__What is required__
I would like you to output every record below exactly, apart from the pictures.

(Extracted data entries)
════════════════
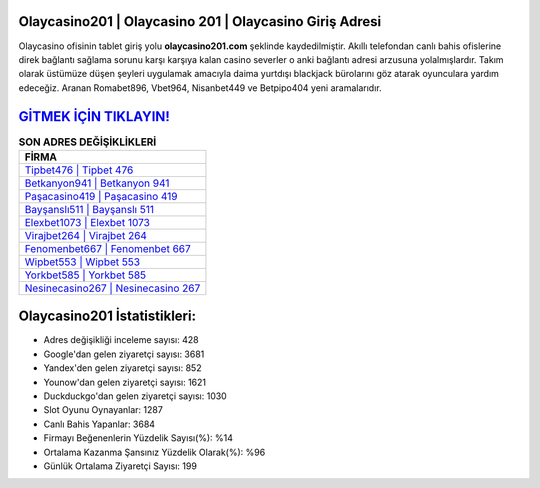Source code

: ﻿Olaycasino201 | Olaycasino 201 | Olaycasino Giriş Adresi
===================================

.. image:: images/olaycasino-giris.jpg
   :width: 600
   
Olaycasino ofisinin tablet giriş yolu **olaycasino201.com** şeklinde kaydedilmiştir. Akıllı telefondan canlı bahis ofislerine direk bağlantı sağlama sorunu karşı karşıya kalan casino severler o anki bağlantı adresi arzusuna yolalmışlardır. Takım olarak üstümüze düşen şeyleri uygulamak amacıyla daima yurtdışı blackjack bürolarını göz atarak oyunculara yardım edeceğiz. Aranan Romabet896, Vbet964, Nisanbet449 ve Betpipo404 yeni aramalarıdır.

`GİTMEK İÇİN TIKLAYIN! <https://uclck.me/gonow>`_
==============

.. list-table:: **SON ADRES DEĞİŞİKLİKLERİ**
   :widths: 100
   :header-rows: 1

   * - FİRMA
   * - `Tipbet476 | Tipbet 476 <tipbet476-tipbet-476-tipbet-giris-adresi.html>`_
   * - `Betkanyon941 | Betkanyon 941 <betkanyon941-betkanyon-941-betkanyon-giris-adresi.html>`_
   * - `Paşacasino419 | Paşacasino 419 <pasacasino419-pasacasino-419-pasacasino-giris-adresi.html>`_	 
   * - `Bayşanslı511 | Bayşanslı 511 <baysansli511-baysansli-511-baysansli-giris-adresi.html>`_	 
   * - `Elexbet1073 | Elexbet 1073 <elexbet1073-elexbet-1073-elexbet-giris-adresi.html>`_ 
   * - `Virajbet264 | Virajbet 264 <virajbet264-virajbet-264-virajbet-giris-adresi.html>`_
   * - `Fenomenbet667 | Fenomenbet 667 <fenomenbet667-fenomenbet-667-fenomenbet-giris-adresi.html>`_	 
   * - `Wipbet553 | Wipbet 553 <wipbet553-wipbet-553-wipbet-giris-adresi.html>`_
   * - `Yorkbet585 | Yorkbet 585 <yorkbet585-yorkbet-585-yorkbet-giris-adresi.html>`_
   * - `Nesinecasino267 | Nesinecasino 267 <nesinecasino267-nesinecasino-267-nesinecasino-giris-adresi.html>`_
	 
Olaycasino201 İstatistikleri:
===================================	 
* Adres değişikliği inceleme sayısı: 428
* Google'dan gelen ziyaretçi sayısı: 3681
* Yandex'den gelen ziyaretçi sayısı: 852
* Younow'dan gelen ziyaretçi sayısı: 1621
* Duckduckgo'dan gelen ziyaretçi sayısı: 1030
* Slot Oyunu Oynayanlar: 1287
* Canlı Bahis Yapanlar: 3684
* Firmayı Beğenenlerin Yüzdelik Sayısı(%): %14
* Ortalama Kazanma Şansınız Yüzdelik Olarak(%): %96
* Günlük Ortalama Ziyaretçi Sayısı: 199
════════════════
__Exercise output__
Source code

: ﻿Olaycasino201 | Olaycasino 201 | Olaycasino Giriş Adresi
===================================

.. image:: images/olaycasino-giris.jpg
   :width: 600
   
Olaycasino ofisinin tablet giriş yolu **olaycasino201.com** şeklinde kaydedilmiştir. Akıllı telefondan canlı bahis ofislerine direk bağlantı sağlama sorunu karşı karşıya kalan casino severler o anki bağlantı adresi arzusuna yolalmışlardır. Takım olarak üstümüze düşen şeyleri uygulamak amacıyla daima yurtdışı blackjack bürolarını göz atarak oyunculara yardım edeceğiz. Aranan Romabet896, Vbet964, Nisanbet449 ve Betpipo404 yeni aramalarıdır.

`GİTMEK İÇİN TIKLAYIN! <https://uclck.me/gonow>`_
==============

.. list-table:: **SON ADRES DEĞİŞİKLİKLERİ**
   :widths: 100
   :header-rows: 1

   * - FİRMA
   * - `Tipbet476 | Tipbet 476 <tipbet476-tipbet-476-tipbet-giris-adresi.html>`_
   * - `Betkanyon941 | Betkanyon 941 <betkanyon941-betkanyon-941-betkanyon-giris-adresi.html>`_
   * - `Paşacasino419 | Paşacasino 419 <pasacasino419-pasacasino-419-pasacasino-giris-adresi.html>`_	 
   * - `Bayşanslı511 | Bayşanslı 511 <baysansli511-baysansli-511-baysansli-giris-adresi.html>`_	 
   * - `Elexbet1073 | Elexbet 1073 <elexbet1073-elexbet-1073-elexbet-giris-adresi.html>`_ 
   * - `Virajbet264 | Virajbet 264 <virajbet264-virajbet-264-virajbet-giris-adresi.html>`_
   * - `Fenomenbet667 | Fenomenbet 667 <fenomenbet667-fenomenbet-667-fenomenbet-giris-adresi.html>`_	 
   * - `Wipbet553 | Wipbet 553 <wipbet553-wipbet-553-wipbet-giris-adresi.html>`_
   * - `Yorkbet585 | Yorkbet 585 <yorkbet585-yorkbet-585-yorkbet-giris-adresi.html>`_
   * - `Nesinecasino267 | Nesinecasino 267 <nesinecasino267-nesinecasino-267-nesinecasino-giris-adresi.html>`_
	 
Olaycasino201 İstatistikleri:
===================================	 
* Adres değişikliği inceleme sayısı: 428
* Google'dan gelen ziyaretçi sayısı: 3681
* Yandex'den gelen ziyaretçi sayısı: 852
* Younow'dan gelen ziyaretçi sayısı: 1621
* Duckduckgo'dan gelen ziyaretçi sayısı: 1030
* Slot Oyunu Oynayanlar: 1287
* Canlı Bahis Yapanlar: 3684
* Firmayı Beğenenlerin Yüzdelik Sayısı(%): %14
* Ortalama Kazanma Şansınız Yüzdelik Olarak(%): %96
* Günlük Ortalama Ziyaretçi Sayısı: 199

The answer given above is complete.